Efficient Personalized Text-to-image Generation by Leveraging Textual Subspace
Shian Du, Xiaotian Cheng, Qi Qian, Henglu Wei, Yi Xu, Xiangyang Ji
TL;DR
BaTex tackles the inefficiency and limited prompt compatibility of prior personalized text-to-image methods by learning target embeddings within a low-dimensional textual subspace constructed from pre-trained vocabularies. By leveraging a self-expressiveness principle, BaTex represents any target embedding as a linear combination of basis embeddings and optimizes in this restricted subspace, improving text-to-image alignment while maintaining reconstruction quality. The method includes a rank-based basis selection strategy to ensure semantically relevant basis vectors and a theoretical result showing the update is equivalent to a projection with rank d1. Empirically, BaTex outperforms existing embedding-only approaches in text alignment and competes with model-fine-tuning methods, while offering faster convergence and robustness to initialization, making personalized generation more scalable and controllable.
Abstract
Personalized text-to-image generation has attracted unprecedented attention in the recent few years due to its unique capability of generating highly-personalized images via using the input concept dataset and novel textual prompt.

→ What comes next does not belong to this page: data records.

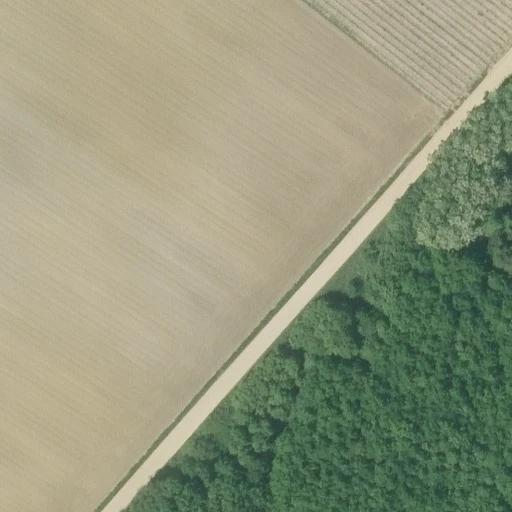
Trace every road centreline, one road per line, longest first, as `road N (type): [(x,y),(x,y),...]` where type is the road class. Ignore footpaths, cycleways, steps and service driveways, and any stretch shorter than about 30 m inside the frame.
road 1 (track): [(319,278),(116,511)]
road 2 (track): [(511,60),(319,278)]
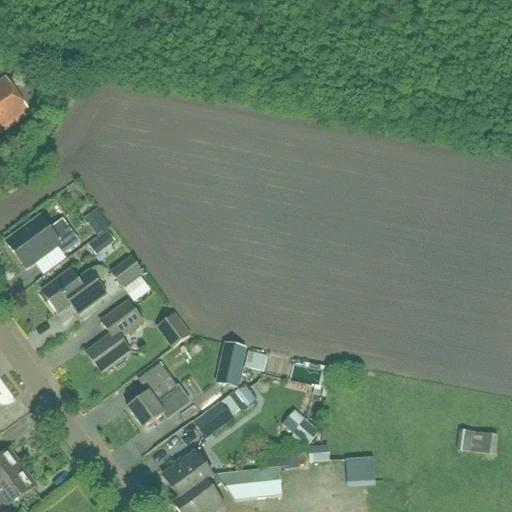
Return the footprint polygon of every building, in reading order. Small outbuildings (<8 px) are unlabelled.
[(0,135),(29,115),(38,109),(18,78),(8,84),(5,80),(0,83),(0,135)] [(62,223),(49,232),(41,220),(6,246),(25,272),(57,248),(63,256),(78,245),(62,223)] [(110,230),(91,240),(95,248),(114,239),(110,230)] [(113,237),(97,252),(103,258),(119,243),(113,237)] [(109,275),(122,292),(143,276),(131,259),(109,275)] [(41,293),(57,316),(72,306),(79,316),(106,296),(89,273),(77,282),(70,272),(41,293)] [(175,307),(159,319),(178,343),(194,331),(175,307)] [(101,375),(129,355),(119,342),(142,325),(131,310),(122,317),(118,312),(101,325),(110,337),(86,354),(101,375)] [(174,377),(191,368),(186,357),(169,366),(174,377)] [(176,390),(162,371),(160,367),(138,382),(148,396),(127,410),(142,431),(163,416),(155,405),(176,390)] [(232,422),(232,421),(231,420),(240,413),(244,413),(254,406),(256,400),(245,386),(230,398),(220,406),(219,405),(192,425),(205,442),(232,422)] [(370,420),(363,454),(377,457),(381,439),(401,443),(409,405),(387,401),(383,422),(370,420)] [(431,409),(409,405),(401,443),(423,447),(431,409)] [(423,447),(445,452),(452,414),(431,409),(423,447)] [(445,452),(440,476),(454,479),(459,454),(466,456),(474,418),(452,414),(445,452)] [(496,422),(474,418),(466,456),(487,460),(483,478),(498,481),(504,447),(492,444),(496,422)] [(304,421),(291,436),(306,449),(319,434),(304,421)] [(308,465),(327,463),(326,449),(307,450),(308,465)] [(0,486),(20,471),(6,453),(0,457),(0,486)] [(180,502),(211,479),(194,455),(162,478),(180,502)] [(280,499),(277,472),(276,470),(289,468),(289,471),(298,470),(297,457),(264,461),(265,471),(237,474),(211,479),(180,502),(173,507),(176,511),(217,511),(223,508),(212,493),(221,486),(234,504),(280,499)] [(374,484),(373,461),(345,462),(347,485),(374,484)] [(20,471),(0,486),(0,502),(6,510),(34,489),(20,471)]
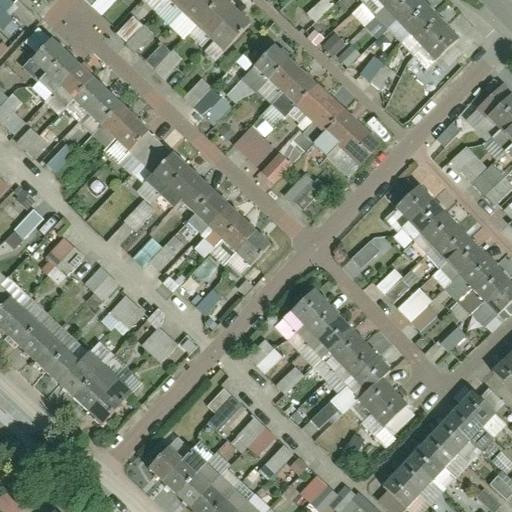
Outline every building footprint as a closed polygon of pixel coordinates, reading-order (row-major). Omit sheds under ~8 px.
[(0,0),(0,29),(9,37),(19,25),(5,13),(12,4),(7,0),(0,0)] [(225,0),(166,0),(216,47),(244,18),(225,0)] [(452,31),(423,0),(377,0),(427,54),(452,31)] [(132,18),(116,36),(137,54),(153,36),(132,18)] [(45,33),(23,56),(123,150),(145,126),(45,33)] [(267,35),(245,58),(354,160),(376,137),(267,35)] [(163,80),(181,63),(162,44),(144,62),(163,80)] [(374,59),(360,75),(378,91),(393,74),(374,59)] [(200,118),(218,101),(200,82),(182,99),(200,118)] [(511,97),(502,87),(479,108),(511,143),(511,97)] [(25,124),(14,114),(23,105),(12,95),(0,108),(0,125),(13,138),(25,124)] [(16,146),(33,162),(49,146),(31,129),(16,146)] [(250,129),(232,149),(255,169),(273,149),(250,129)] [(271,186),(312,147),(299,134),(259,173),(271,186)] [(468,146),(450,163),(493,209),(511,192),(468,146)] [(46,166),(54,174),(73,154),(66,147),(46,166)] [(165,148),(143,171),(242,264),(264,241),(165,148)] [(306,174),(285,197),(303,213),(324,189),(306,174)] [(511,282),(411,176),(386,199),(488,306),(511,282)] [(0,199),(10,189),(0,179),(0,199)] [(143,202),(124,224),(135,234),(154,213),(143,202)] [(14,252),(43,221),(33,212),(4,243),(14,252)] [(391,246),(382,235),(351,260),(361,272),(391,246)] [(49,262),(41,270),(57,287),(72,272),(62,262),(74,250),(64,240),(45,258),(49,262)] [(75,251),(64,262),(73,270),(83,260),(75,251)] [(171,293),(188,277),(179,267),(162,283),(171,293)] [(104,304),(119,287),(100,269),(84,287),(88,291),(88,290),(104,304)] [(376,289),(392,305),(413,285),(396,269),(376,289)] [(384,362),(306,280),(281,304),(359,386),(349,394),(375,422),(401,398),(375,370),(384,362)] [(4,288),(0,291),(0,327),(97,419),(127,387),(80,343),(72,351),(4,288)] [(420,334),(440,315),(417,291),(397,310),(420,334)] [(122,340),(144,316),(125,297),(102,321),(122,340)] [(147,321),(155,330),(166,319),(158,311),(147,321)] [(148,324),(132,336),(139,345),(154,332),(148,324)] [(141,347),(160,366),(178,348),(159,329),(141,347)] [(449,355),(465,338),(456,329),(440,346),(449,355)] [(511,333),(482,361),(507,388),(511,383),(511,333)] [(265,377),(282,358),(263,342),(247,361),(265,377)] [(285,396),(303,378),(295,370),(276,387),(285,396)] [(463,382),(374,476),(399,500),(489,406),(463,382)] [(209,422),(217,432),(242,412),(225,391),(206,406),(215,417),(209,422)] [(258,459),(275,439),(253,419),(230,446),(241,456),(246,449),(258,459)] [(237,511),(160,439),(138,462),(191,511),(237,511)] [(269,483),(292,457),(282,447),(258,473),(269,483)] [(300,496),(317,511),(324,511),(329,506),(335,511),(344,511),(356,499),(345,489),(338,497),(316,477),(300,496)] [(55,511),(45,502),(35,511),(55,511)]
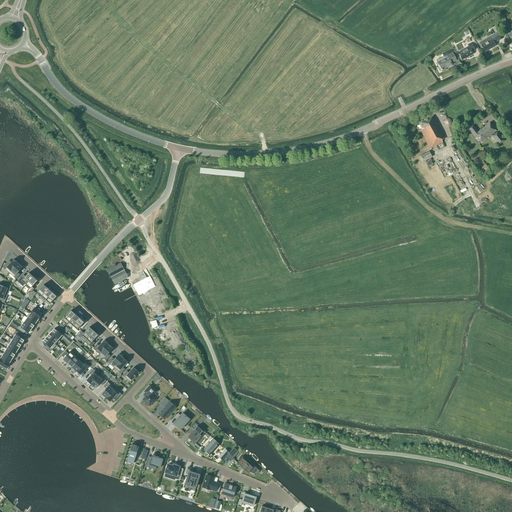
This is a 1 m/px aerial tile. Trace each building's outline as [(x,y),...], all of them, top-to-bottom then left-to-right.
[(497,33),(480,43),(485,52),(496,46),(495,43),(501,40),(497,33)] [(462,60),(473,54),(471,52),(475,50),(472,43),(468,45),(469,47),(458,53),(462,60)] [(442,72),(446,70),(445,68),(452,65),(451,63),(456,61),(452,53),(447,56),(437,61),(439,66),(437,68),(439,72),(442,71),(442,72)] [(444,139),(433,116),(432,117),(432,116),(428,119),(424,121),(420,123),(419,124),(421,128),(422,128),(423,129),(421,130),(422,131),(421,131),(430,149),(442,143),(441,140),(444,139)] [(494,133),(496,131),(489,123),(478,132),(473,125),(468,129),(476,139),(477,138),(481,143),(490,136),(492,136),(493,136),(492,136),(499,145),(504,141),(497,132),(495,134),(494,133)] [(423,162),(431,158),(428,152),(420,156),(423,162)] [(489,169),(494,165),(490,160),(485,164),(489,169)] [(485,164),(480,168),(484,173),(489,169),(485,164)] [(479,194),(484,190),(479,185),(475,188),(479,194)] [(13,260),(9,265),(7,263),(2,267),(9,273),(18,263),(18,262),(15,259),(14,260),(14,259),(13,260)] [(22,267),(18,263),(9,273),(16,279),(20,275),(18,273),(22,267)] [(120,263),(107,270),(114,284),(128,277),(120,263)] [(33,277),(29,273),(23,279),(21,277),(17,281),(24,287),(25,286),(33,277)] [(149,275),(132,284),(137,293),(148,287),(148,288),(154,285),(149,275)] [(37,281),(33,277),(25,286),(29,290),(28,291),(30,293),(34,289),(32,287),(37,281)] [(4,287),(0,285),(0,291),(7,295),(11,287),(5,284),(4,287)] [(48,289),(43,285),(36,292),(41,296),(48,289)] [(52,293),(48,289),(41,296),(39,298),(44,302),(44,301),(52,293)] [(56,297),(52,293),(44,301),(49,305),(56,297)] [(42,314),(34,308),(30,313),(38,319),(42,314)] [(71,311),(62,320),(67,324),(68,322),(75,315),(71,311)] [(38,319),(30,313),(27,318),(35,324),(38,319)] [(75,315),(68,322),(73,326),(80,319),(75,315)] [(35,324),(27,318),(24,323),(32,329),(35,324)] [(80,319),(73,326),(77,330),(84,322),(80,319)] [(32,329),(24,323),(20,327),(29,333),(32,329)] [(84,342),(93,331),(89,327),(84,333),(81,331),(77,336),(84,342)] [(51,333),(58,340),(64,333),(59,329),(57,331),(54,329),(51,333)] [(93,331),(84,342),(91,348),(95,343),(93,341),(98,335),(93,331)] [(47,337),(55,345),(59,340),(58,340),(51,333),(47,337)] [(24,340),(16,334),(12,339),(21,345),(24,340)] [(55,345),(47,337),(43,342),(47,345),(45,348),(50,352),(56,345),(55,345)] [(21,345),(12,339),(9,344),(18,349),(21,345)] [(97,344),(93,349),(99,355),(101,353),(108,345),(104,341),(99,346),(97,344)] [(18,349),(9,344),(6,349),(15,354),(18,349)] [(108,345),(101,353),(105,357),(103,358),(106,361),(110,356),(108,354),(113,349),(108,345)] [(3,354),(12,359),(15,354),(6,349),(3,354)] [(63,360),(67,364),(74,356),(76,354),(71,350),(66,356),(63,360)] [(12,359),(3,354),(0,358),(9,364),(12,359)] [(114,359),(112,357),(111,357),(107,362),(114,368),(123,358),(123,357),(120,354),(119,355),(119,354),(114,359)] [(67,364),(71,367),(78,360),(74,356),(67,364)] [(9,364),(0,358),(0,367),(1,366),(6,369),(9,364)] [(123,358),(114,368),(121,374),(125,370),(125,369),(123,367),(127,362),(128,362),(123,358)] [(76,371),(82,364),(78,360),(71,367),(76,371)] [(82,364),(76,371),(80,375),(87,368),(82,364)] [(139,372),(133,367),(133,368),(129,373),(126,371),(122,375),(130,382),(139,372)] [(86,381),(90,384),(98,375),(94,372),(95,371),(93,369),(89,373),(91,375),(86,380),(86,381)] [(98,375),(90,384),(95,389),(100,383),(102,385),(106,381),(99,375),(98,375)] [(101,394),(105,398),(114,388),(108,382),(104,387),(103,387),(106,389),(101,394)] [(147,394),(143,400),(150,406),(153,402),(154,403),(156,400),(156,399),(153,396),(157,391),(150,385),(145,392),(147,394)] [(114,388),(105,398),(110,402),(115,397),(117,399),(121,394),(114,388)] [(174,408),(169,403),(159,414),(164,419),(174,408)] [(189,419),(182,413),(180,415),(178,413),(174,418),(177,420),(173,423),(180,429),(189,419)] [(189,438),(193,442),(196,438),(197,439),(200,436),(201,436),(204,433),(198,428),(199,427),(199,426),(198,427),(197,426),(194,430),(192,428),(192,427),(187,432),(188,432),(190,434),(188,436),(189,438),(188,438),(188,439),(189,438)] [(219,444),(213,438),(203,450),(208,455),(219,444)] [(139,447),(132,444),(127,462),(133,464),(136,454),(137,455),(139,450),(138,449),(139,447)] [(232,450),(227,455),(232,459),(236,454),(232,450)] [(229,453),(227,451),(225,453),(223,451),(218,457),(222,460),(229,453)] [(259,471),(246,458),(245,459),(242,457),(243,456),(243,457),(243,456),(241,458),(237,462),(239,465),(238,467),(242,468),(241,469),(242,469),(244,470),(243,470),(244,471),(245,470),(248,473),(249,471),(256,474),(257,474),(256,474),(259,471)] [(160,467),(163,459),(158,457),(158,458),(152,457),(151,458),(148,457),(145,465),(149,466),(149,465),(155,467),(155,468),(156,466),(160,467)] [(168,465),(165,472),(172,475),(171,479),(175,480),(175,479),(179,480),(183,469),(179,468),(179,467),(176,466),(176,465),(176,466),(173,465),(173,466),(168,465)] [(195,491),(200,474),(189,471),(183,488),(195,491)] [(214,478),(206,475),(202,487),(210,490),(210,489),(216,491),(218,483),(213,482),(214,478)] [(224,484),(221,494),(233,498),(236,487),(224,484)] [(256,497),(244,494),(242,500),(239,499),(237,504),(241,506),(242,503),(253,506),(256,497)]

However, previous methods solely focus on the performance of the reconstruction task, degrading its ability to combine with different textual prompt. Besides, optimizing in the high-dimensional embedding space usually leads to unnecessary time-consuming training process and slow convergence. To address these issues, we propose an efficient method to explore the target embedding in a textual subspace, drawing inspiration from the self-expressiveness property. Additionally, we propose an efficient selection strategy for determining the basis vectors of the textual subspace. The experimental evaluations demonstrate that the learned embedding can not only faithfully reconstruct input image, but also significantly improves its alignment with novel input textual prompt. Furthermore, we observe that optimizing in the textual subspace leads to an significant improvement of the robustness to the initial word, relaxing the constraint that requires users to input the most relevant initial word. Our method opens the door to more efficient representation learning for personalized text-to-image generation.